Workers can pay $76 a month to get health and life insurance with a $250 deductible, he said.

“Our benefits are really second to none,” Comfort said. “According to our insurance carrier, they don’t know anybody who has better benefits than we do.”

Goodwill also has not seen its state Labor & Industries insurance go up in years, and has actually received rebates, Comfort said. He said that would not happen if the jobs were unsafe.

“There are some things in there that just are patently false,” he said of the union’s news release.

The union says many workers have been at Goodwill for 10 years, but still make barely minimum wage and have no access to an employer-sponsored retirement plan.

“One or two” longtime employees might be near minimum wage, Comfort said, adding that the union used negative tactics to entice people to vote in its favor.

“There were a lot of inaccuracies on their side, as far as what they said was happening,” said Comfort, who is also running for a position on the Richland School Board against incumbent Phyllis Strickler.

It is common for workers at nonprofit agencies to join unions, Shjerven said.

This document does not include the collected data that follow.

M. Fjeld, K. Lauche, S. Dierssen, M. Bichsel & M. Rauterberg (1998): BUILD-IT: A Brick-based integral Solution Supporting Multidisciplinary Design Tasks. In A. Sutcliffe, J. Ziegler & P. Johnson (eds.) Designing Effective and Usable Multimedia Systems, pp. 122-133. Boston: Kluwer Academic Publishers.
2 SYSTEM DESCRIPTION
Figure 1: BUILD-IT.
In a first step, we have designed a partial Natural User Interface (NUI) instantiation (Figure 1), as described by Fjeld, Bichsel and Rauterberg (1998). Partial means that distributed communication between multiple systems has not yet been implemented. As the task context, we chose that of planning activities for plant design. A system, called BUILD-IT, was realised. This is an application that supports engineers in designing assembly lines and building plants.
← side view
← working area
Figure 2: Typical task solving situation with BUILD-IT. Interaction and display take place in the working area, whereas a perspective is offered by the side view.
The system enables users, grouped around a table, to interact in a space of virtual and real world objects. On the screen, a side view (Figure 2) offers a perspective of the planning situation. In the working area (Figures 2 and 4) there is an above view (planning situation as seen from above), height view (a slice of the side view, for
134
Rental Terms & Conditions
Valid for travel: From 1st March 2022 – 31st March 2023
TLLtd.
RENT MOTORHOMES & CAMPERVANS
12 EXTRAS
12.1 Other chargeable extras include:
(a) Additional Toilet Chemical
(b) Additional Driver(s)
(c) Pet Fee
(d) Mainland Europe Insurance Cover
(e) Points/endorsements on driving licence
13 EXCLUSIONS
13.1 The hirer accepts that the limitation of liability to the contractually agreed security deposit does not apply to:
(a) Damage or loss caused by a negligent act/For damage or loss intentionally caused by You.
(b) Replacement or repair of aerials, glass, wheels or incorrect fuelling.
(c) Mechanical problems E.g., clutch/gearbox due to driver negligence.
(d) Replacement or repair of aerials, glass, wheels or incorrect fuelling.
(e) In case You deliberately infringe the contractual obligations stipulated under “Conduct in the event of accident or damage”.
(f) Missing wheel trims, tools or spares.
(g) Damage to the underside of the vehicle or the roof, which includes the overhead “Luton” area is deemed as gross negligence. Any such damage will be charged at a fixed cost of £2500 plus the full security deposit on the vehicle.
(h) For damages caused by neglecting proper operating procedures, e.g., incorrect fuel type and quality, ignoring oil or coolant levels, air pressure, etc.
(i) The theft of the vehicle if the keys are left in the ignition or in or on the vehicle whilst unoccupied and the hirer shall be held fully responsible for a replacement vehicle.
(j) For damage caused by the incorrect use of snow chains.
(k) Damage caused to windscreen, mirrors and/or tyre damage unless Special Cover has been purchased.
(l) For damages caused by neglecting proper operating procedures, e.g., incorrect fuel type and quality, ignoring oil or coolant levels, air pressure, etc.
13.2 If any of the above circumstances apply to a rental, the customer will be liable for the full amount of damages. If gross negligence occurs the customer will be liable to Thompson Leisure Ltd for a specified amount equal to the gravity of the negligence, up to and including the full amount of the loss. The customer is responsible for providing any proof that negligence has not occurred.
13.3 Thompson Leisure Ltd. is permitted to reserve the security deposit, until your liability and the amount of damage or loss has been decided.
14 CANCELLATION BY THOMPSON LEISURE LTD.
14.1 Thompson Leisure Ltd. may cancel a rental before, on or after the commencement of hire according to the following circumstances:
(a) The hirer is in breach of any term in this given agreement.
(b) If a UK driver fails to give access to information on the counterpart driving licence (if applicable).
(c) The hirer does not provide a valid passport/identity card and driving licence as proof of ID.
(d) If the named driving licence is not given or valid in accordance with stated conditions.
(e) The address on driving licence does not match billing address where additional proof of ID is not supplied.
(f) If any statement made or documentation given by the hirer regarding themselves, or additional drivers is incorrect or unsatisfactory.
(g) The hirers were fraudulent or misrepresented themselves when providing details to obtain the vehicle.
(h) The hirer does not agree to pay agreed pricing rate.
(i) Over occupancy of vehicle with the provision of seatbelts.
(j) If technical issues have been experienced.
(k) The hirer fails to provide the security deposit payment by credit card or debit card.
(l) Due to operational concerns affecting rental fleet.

He said his Teamsters chapter represents Benton Franklin Head Start, while some United Way branches are unionized.

Both sides say they wish to work toward negotiating a deal once the vote is certified, which is expected to happen this week.

“The first contract is hard to get,” Shjerven said. “It depends on if they want to play hardball or if they want to negotiate in good faith.”

Goodwill’s stores provide training to people with disabilities and other social disadvantages.

The vote comes less than a week after Goodwill closed the Shop CI thrift store, which it recently took over, in Kennewick. Comfort said it will reopen in a couple of months as a Goodwill store after renovations to the building.

The dozen workers at Richland’s PermaFix Northwest plant also voted last week to join Teamsters, after an attempt to unionize failed last year, the news release said. PermaFix repackages debris from Hanford waste that is contaminated with plutonium.

“Winning two elections in one day was a good sign,” Shjerven said. “It’s a sign that more workers are looking for protections in the economy we live in.”